November 21, 2022
The Honourable David Eby, KC
Premier of British Columbia
Sent via email to: [email protected]
Dear Premier Eby:
Many congratulations on becoming BC’s 37th premier. With your rich history and engagement with civil society and your leadership roles at key ministries, we look forward to working together again. To that end, we write to request a meeting with your office on December 1st – World AIDS Day – to discuss how PAN and our members can support the province’s response to HIV, as well as to the drug poisoning crisis.
December 1st will mark the 35th World AIDS Day and the start of Indigenous AIDS Awareness Week. PAN* and our member organizations will stand with people living with HIV across the world to mark this milestone and remember those we have lost. Here in BC, it is a time to highlight the progress we have made, while reaffirming our shared commitment to address remaining challenges including an ever-worsening drug poisoning crisis.

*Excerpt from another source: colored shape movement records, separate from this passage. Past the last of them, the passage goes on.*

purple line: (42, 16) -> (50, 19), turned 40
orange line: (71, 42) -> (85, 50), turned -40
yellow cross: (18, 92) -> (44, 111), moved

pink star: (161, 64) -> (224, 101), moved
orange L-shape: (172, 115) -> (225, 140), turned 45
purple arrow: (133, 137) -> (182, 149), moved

PAN members play a critical role working alongside and supporting people living with HIV (PLHIV), others with lived and living experiences, and those most at risk, connecting them to testing and treatment, and in accessing harm reduction services and other critical supports. The work happening on the frontlines, complements the key contributions of the BC Centre for Disease Control, our health authority partners, the BC Centre for Excellence in HIV/AIDS, and other allies. When it comes to HIV, we should all be encouraged that BC continues to see an overall decrease in new infections and an overall increase in the number of people on treatment. Truly, these are shared successes, attributable to the work and leadership of countless individuals – including PLHIV – and numerous agencies and organizations across the province.

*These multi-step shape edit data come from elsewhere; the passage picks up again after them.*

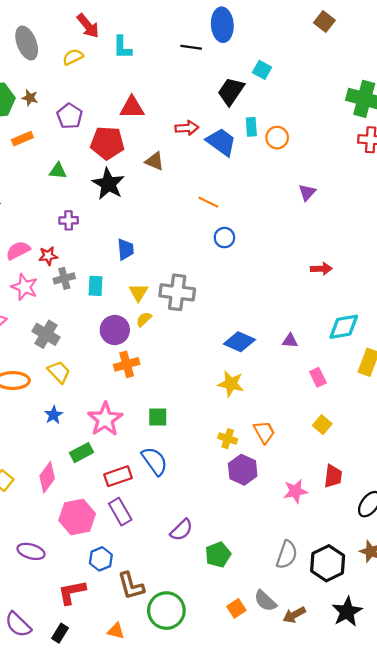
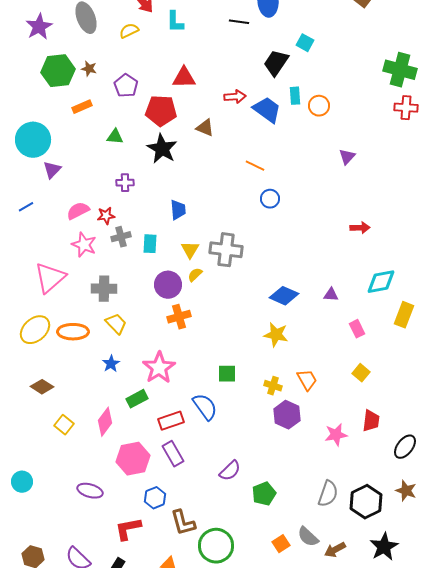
gray cross: (46, 334) -> (104, 289), turned -30
green square: (158, 417) -> (227, 374), moved

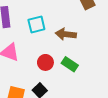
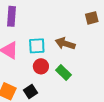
cyan square: (36, 24) -> (37, 46), moved

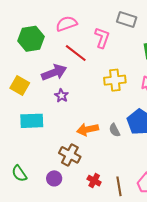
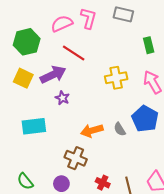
pink L-shape: (102, 38) -> (88, 18), moved
yellow square: (20, 85) -> (23, 78), moved

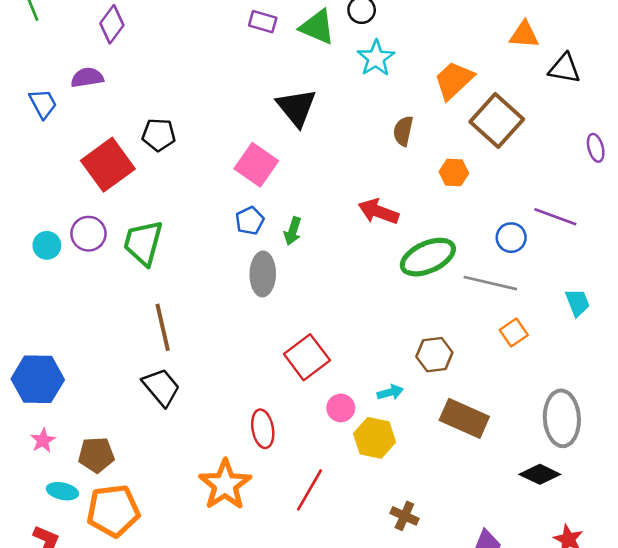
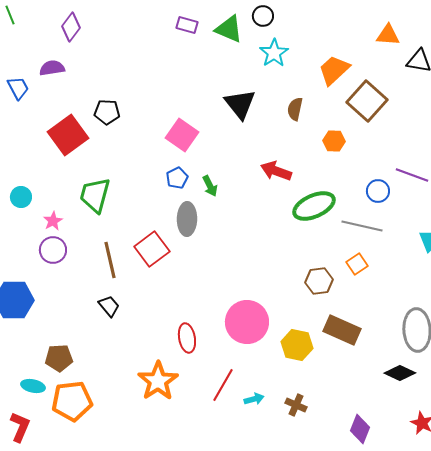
black triangle: (297, 108) -> (240, 104), moved
green arrow: (293, 231) -> (210, 186), turned -45
purple circle: (88, 234) -> (53, 250), moved
orange square: (514, 333) -> (357, 264), moved
red square: (307, 357) -> (152, 249), moved
black trapezoid: (161, 387) -> (109, 306), size x0.7
cyan arrow: (390, 392) -> (254, 399), moved
pink circle: (341, 408) -> (247, 322), size x2.0
yellow hexagon: (375, 438) -> (297, 345), moved
pink star: (43, 440) -> (53, 221), moved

At the same time, we know that challenges persist, particularly with regards to health equity. Indigenous people continue to be disproportionately affected by HIV, hepatitis C and the harms from our poisoned drug supply, with systemic racism and discrimination across our health care and other systems impacting people’s access to care and support. Our province’s commitment to UNDRIP will need to be translated into tangible action such as addressing recommendations from reports like In Plain Sight.

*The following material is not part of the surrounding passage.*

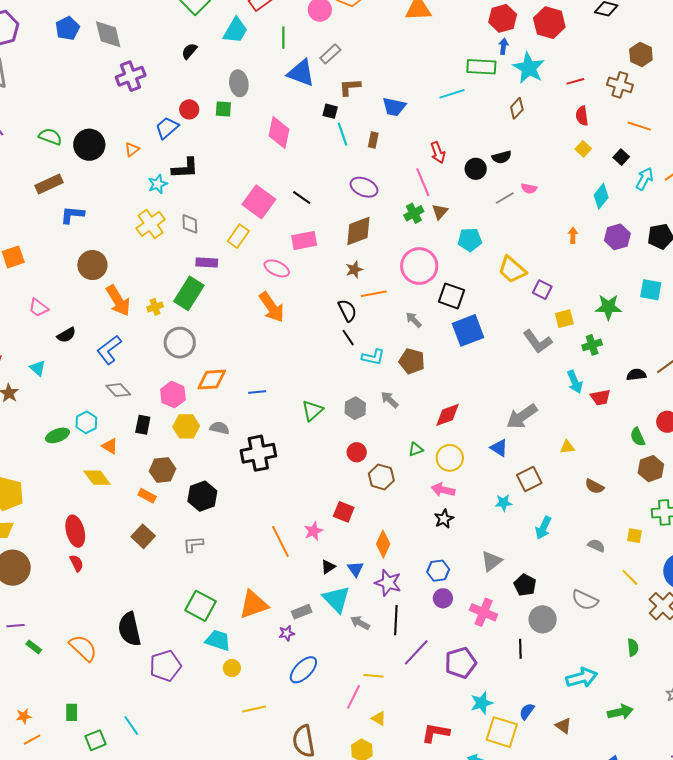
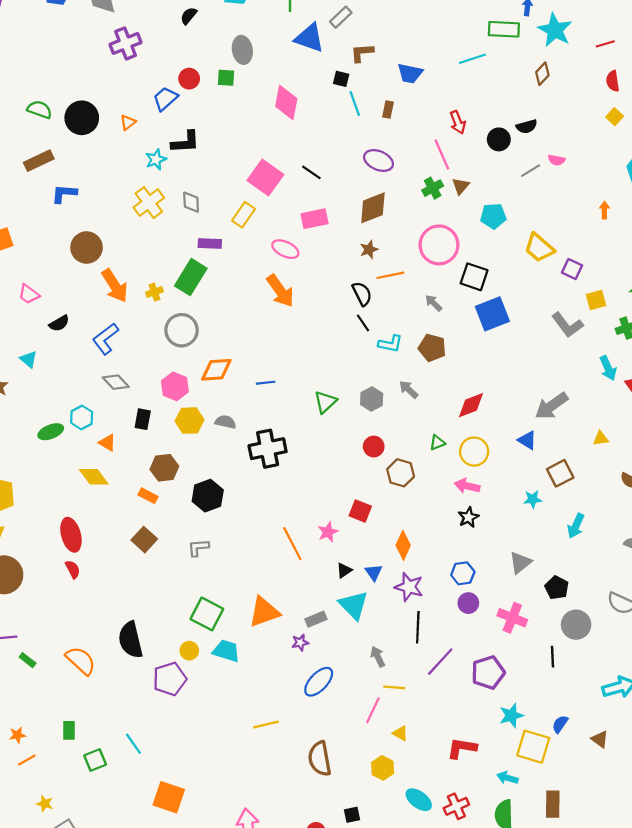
gray arrow: (360, 623) -> (378, 657), moved, turned 36
yellow circle: (232, 668) -> (189, 651), moved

And as you are aware, the drug poisoning crisis continues to decimate individuals, families and communities across the province. It is now the leading cause of unnatural death for all of BC, and second only to cancers in terms of years of life lost. Since the province first declared a public health emergency in April 2016, more than 10,000 people have died – and these deaths were avoidable. Further, from the latest research, we have seen HIV rates spike among drug users in BC during the COVID pandemic, and we know that overdose is the leading cause of death among some PLHIV.
With almost 7 British Columbians dying everyday from drug poisoning there is an urgent need to remove all barriers to an effective response. Community based organizations (CBOs), including peer run organizations lead by people with lived and living experiences, are an under-utilised resource in the toxic drug response, receiving only a small portion of the funding allocated. Run by and for the community, CBOs are best placed to rapidly identify, interpret and respond to community needs and adapt to specific social contexts and emerging health threats like the drug poisoning crisis. The community-based response to the HIV crisis in BC consistently demonstrated that CBOs were the first to identify changes in the epidemic and the first to adapt to these changes.
At this juncture, it is essential that PAN members and other CBOs and peer run organizations are adequately resourced. When it comes to the progress made addressing HIV, now is not the time to take the foot off the pedal. And when it comes to the drug poisoning crisis, in their recent report, the Select Standing Committee on Health recognized the importance of funding the front-line response with this recommendation: Provide sustainable, multi-year funding to community groups, including non-profits and community-led (drug user) groups, that includes accountability measures to support people-centred outcomes.
Premier Eby, we offer ourselves as enthusiastic partners to you and your office. We look forward to discussing with you how working together, we can meet our shared HIV elimination targets, and improve the provincial response to the drug poisoning crisis. Taken together, our members have decades of experience addressing the HIV epidemic and with providing harm reduction services, along with grassroots mobilizing, challenging stigma, innovating, and bringing the voices of people with lived experiences to the table. As a point of remembrance and renewing our shared commitments, we request a meeting with your office on December 1st. If that is not feasible we are also open to meeting before or after that date.
J. Evin Jones
*PAN leads an inspired, strong, and effective community-based response to HIV, hepatitis C, and harm reduction. As a pro-active provincial network of over forty community-based and allied organizations, our work in BC and with partners across the country includes advocacy, policy change, capacity building, leadership training, research and evaluation.